Chinese court sentences 10 Hong Kong activists for border crossing
The court said it had held a private hearing for two underaged suspects and would not charge the them for illegally crossing the border even though they pleaded guilty.
A Chinese court has sentenced 10 anti-Beijing activists who sought to flee Hong Kong by speedboat earlier this year to between seven months and three years in prison.
The Yantian District Court in the southern city of Shenzhen gave the harshest sentence to one of the two accused organisers of the ill-fated August 23 attempt to reach Taiwan.
The defendants are believed to have feared they would be prosecuted for their activities in support of Hong Kong’s anti-Beijing movement.
Hong Kong media reports said at least one may have had a warrant out for his arrest under Beijing's tough new national security law imposed on the semi-autonomous Chinese territory in June.
The court said it had held a private hearing for two underaged suspects and would not charge the them for illegally crossing the border even though they pleaded guilty.
Another organiser was given two years while other participants were given seven months in prison.
READ MORE: More arrests in Hong Kong as crackdown on dissent continues
"Politically motivated"
Relatives of the defendants said they were prevented from hiring their own lawyers and that the accusations are politically motivated.
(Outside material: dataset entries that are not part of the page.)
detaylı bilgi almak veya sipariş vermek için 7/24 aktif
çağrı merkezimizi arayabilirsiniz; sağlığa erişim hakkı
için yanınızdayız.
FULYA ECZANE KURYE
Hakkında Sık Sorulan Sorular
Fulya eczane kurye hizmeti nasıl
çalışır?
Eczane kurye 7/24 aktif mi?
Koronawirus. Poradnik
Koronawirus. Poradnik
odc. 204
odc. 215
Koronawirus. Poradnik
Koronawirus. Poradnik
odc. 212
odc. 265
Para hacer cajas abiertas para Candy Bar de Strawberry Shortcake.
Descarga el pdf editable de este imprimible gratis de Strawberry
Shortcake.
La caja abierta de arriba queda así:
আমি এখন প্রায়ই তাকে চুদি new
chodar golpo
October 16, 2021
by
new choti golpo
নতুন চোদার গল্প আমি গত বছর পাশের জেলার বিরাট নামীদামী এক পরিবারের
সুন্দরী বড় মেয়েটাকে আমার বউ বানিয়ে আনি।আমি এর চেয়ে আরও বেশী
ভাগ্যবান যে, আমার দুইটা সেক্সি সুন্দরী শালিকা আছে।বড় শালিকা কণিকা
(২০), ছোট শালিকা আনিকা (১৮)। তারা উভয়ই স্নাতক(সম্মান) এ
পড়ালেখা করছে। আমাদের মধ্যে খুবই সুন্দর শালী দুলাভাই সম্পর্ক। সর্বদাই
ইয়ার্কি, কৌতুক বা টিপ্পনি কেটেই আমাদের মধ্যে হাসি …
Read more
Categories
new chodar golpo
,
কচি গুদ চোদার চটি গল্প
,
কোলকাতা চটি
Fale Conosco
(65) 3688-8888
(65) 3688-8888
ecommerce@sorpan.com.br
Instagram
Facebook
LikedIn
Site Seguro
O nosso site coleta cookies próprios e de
The defendants can be sentenced to up to a year in prison for crossing the border and seven years for organising the trip.
The sentences appear to be a warning to opposition activists against trying to evade provisions of the national security law.
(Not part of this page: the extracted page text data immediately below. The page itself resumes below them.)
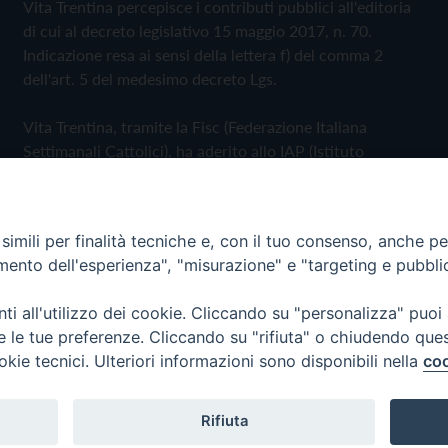
Vita Trentina percepisce i contributi pubblici all'editoria
di cui al decreto legislativo 15 maggio 2017, n. 70.
Indicazione resa ai sensi della lettera f) del comma 2
dell'art. 5 del medesimo decreto Lgs.
Vita Trentina, tramite la Fisc (Federazione Italiana
Settimanali Cattolici), ha aderito allo IAP (Istituto
dell'Autodisciplina Pubblicitaria) accettando il Codice di
Autodisciplina della Comunicazione Commerciale
imili per finalità tecniche e, con il tuo consenso, anche per 
Privacy Policy
Cookie Policy
amento dell'esperienza", "misurazione" e "targeting e pubbli
i all'utilizzo dei cookie. Cliccando su "personalizza" puoi
 Trentina Editrice
re le tue preferenze. Cliccando su "rifiuta" o chiudendo que
okie tecnici. Ulteriori informazioni sono disponibili nella
coo
Rifiuta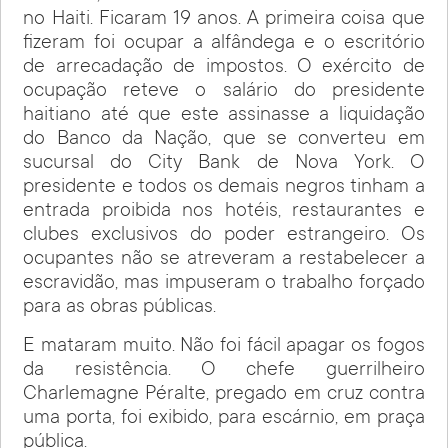
no Haiti. Ficaram 19 anos. A primeira coisa que
fizeram foi ocupar a alfândega e o escritório
de arrecadação de impostos. O exército de
ocupação reteve o salário do presidente
haitiano até que este assinasse a liquidação
do Banco da Nação, que se converteu em
sucursal do City Bank de Nova York. O
presidente e todos os demais negros tinham a
entrada proibida nos hotéis, restaurantes e
clubes exclusivos do poder estrangeiro. Os
ocupantes não se atreveram a restabelecer a
escravidão, mas impuseram o trabalho forçado
para as obras públicas.
E mataram muito. Não foi fácil apagar os fogos
da resistência. O chefe guerrilheiro
Charlemagne Péralte, pregado em cruz contra
uma porta, foi exibido, para escárnio, em praça
pública.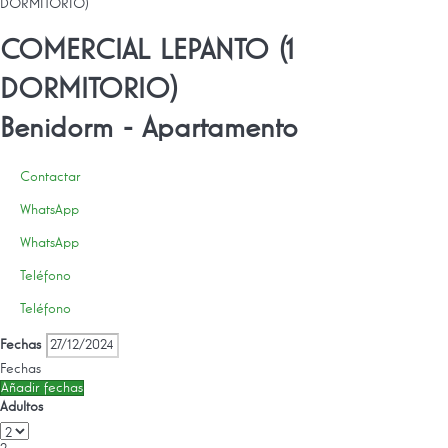
DORMITORIO)
COMERCIAL LEPANTO (1
DORMITORIO)
Benidorm -
Apartamento
Contactar
WhatsApp
WhatsApp
Teléfono
Teléfono
Fechas
Fechas
Añadir fechas
Adultos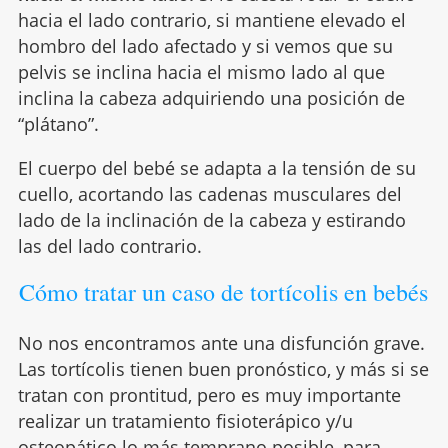
hacia el lado contrario, si mantiene elevado el
hombro del lado afectado y si vemos que su
pelvis se inclina hacia el mismo lado al que
inclina la cabeza adquiriendo una posición de
“plátano”.
El cuerpo del bebé se adapta a la tensión de su
cuello, acortando las cadenas musculares del
lado de la inclinación de la cabeza y estirando
las del lado contrario.
Cómo tratar un caso de tortícolis en bebés
No nos encontramos ante una disfunción grave.
Las tortícolis tienen buen pronóstico, y más si se
tratan con prontitud, pero es muy importante
realizar un tratamiento fisioterápico y/u
osteopático lo más temprano posible, para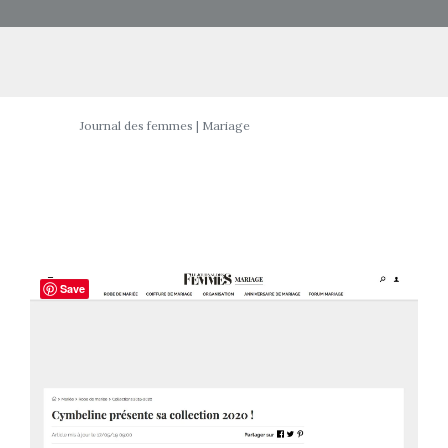
Journal des femmes | Mariage
Save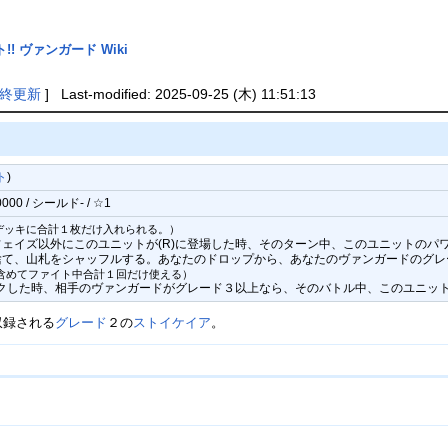
! ヴァンガード Wiki
終更新
] Last-modified: 2025-09-25 (木) 11:51:13
ト
)
0 / シールド- / ☆1
デッキに合計１枚だけ入れられる。）
ェイズ以外にこのユニットが(R)に登場した時、そのターン中、このユニットのパワー
て、山札をシャッフルする。あなたのドロップから、あなたのヴァンガードのグレー
含めてファイト中合計１回だけ使える）
ックした時、相手のヴァンガードがグレード３以上なら、そのバトル中、このユニットの
収録される
グレード
２の
ストイケイア
。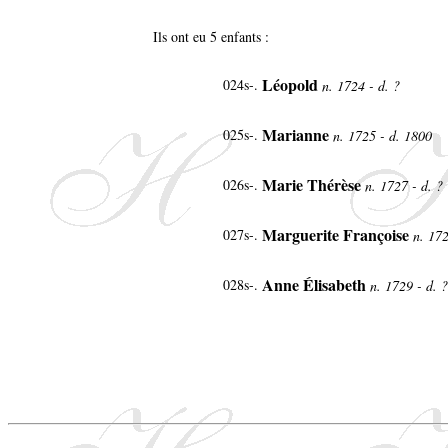
Ils ont eu 5 enfants :
Léopold
024s-.
n. 1724 - d. ?
Marianne
025s-.
n. 1725 - d. 1800
Marie Thérèse
026s-.
n. 1727 - d. ?
Marguerite Françoise
027s-.
n. 172
Anne Élisabeth
028s-.
n. 1729 - d. ?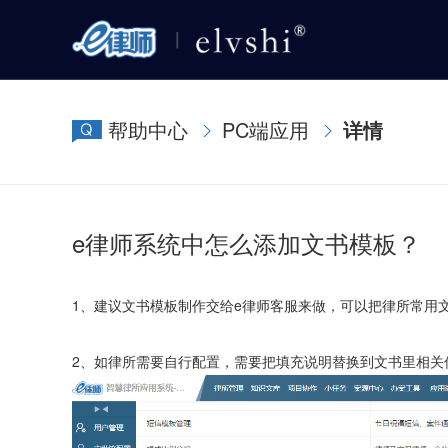
帮助中心
PC端应用
详情
e律师系统中怎么添加文书模板？
1、建议文书模板制作交给e律师客服来做，可以把律所常用
2、如律所需要自行配置，需要把填充说明替换到文书里相关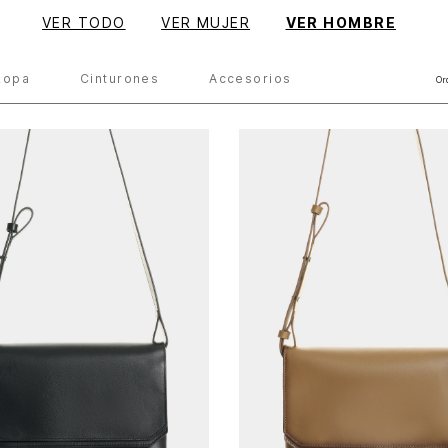
VER TODO
VER MUJER
VER HOMBRE
Ropa
Cinturones
Accesorios
Or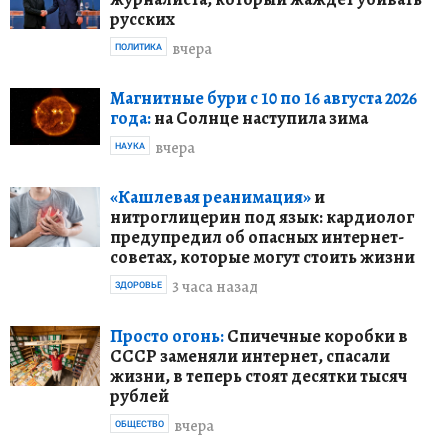
русских
вчера
ПОЛИТИКА
Магнитные бури с 10 по 16 августа 2026
года:
на Солнце наступила зима
вчера
НАУКА
«Кашлевая реанимация»
и
нитроглицерин под язык: кардиолог
предупредил об опасных интернет-
советах, которые могут стоить жизни
3 часа назад
ЗДОРОВЬЕ
Просто огонь:
Спичечные коробки в
СССР заменяли интернет, спасали
жизни, в теперь стоят десятки тысяч
рублей
вчера
ОБЩЕСТВО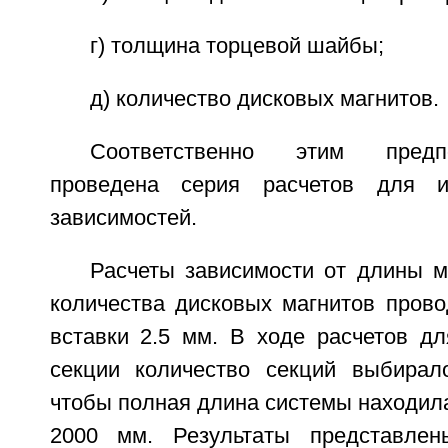
г) толщина торцевой шайбы;
д) количество дисковых магнитов.
Соответственно этим пред
проведена серия расчетов для и
зависимостей.
Расчеты зависимости от длины м
количества дисковых магнитов пров
вставки 2.5 мм. В ходе расчетов д
секции количество секций выбирал
чтобы полная длина системы находила
2000 мм. Результаты представлен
Hong Kong has already frozen assets and issued arrest warrants for several government opponents who have fled abroad, including to the United Kingdom, which governed the territory until the handover to Chinese rule in 1997.
Hong Kong was promised it would be allowed to maintain its separate political, economic and social systems for 50 years following the handover, including considerably greater freedoms of speech and protest than permitted in mainland China.
Critics say Chinese moves, including the imposition of the national security law, widespread arrests of critics and the cancellation of elections for the Legislative Council, have all but nullified that pledge.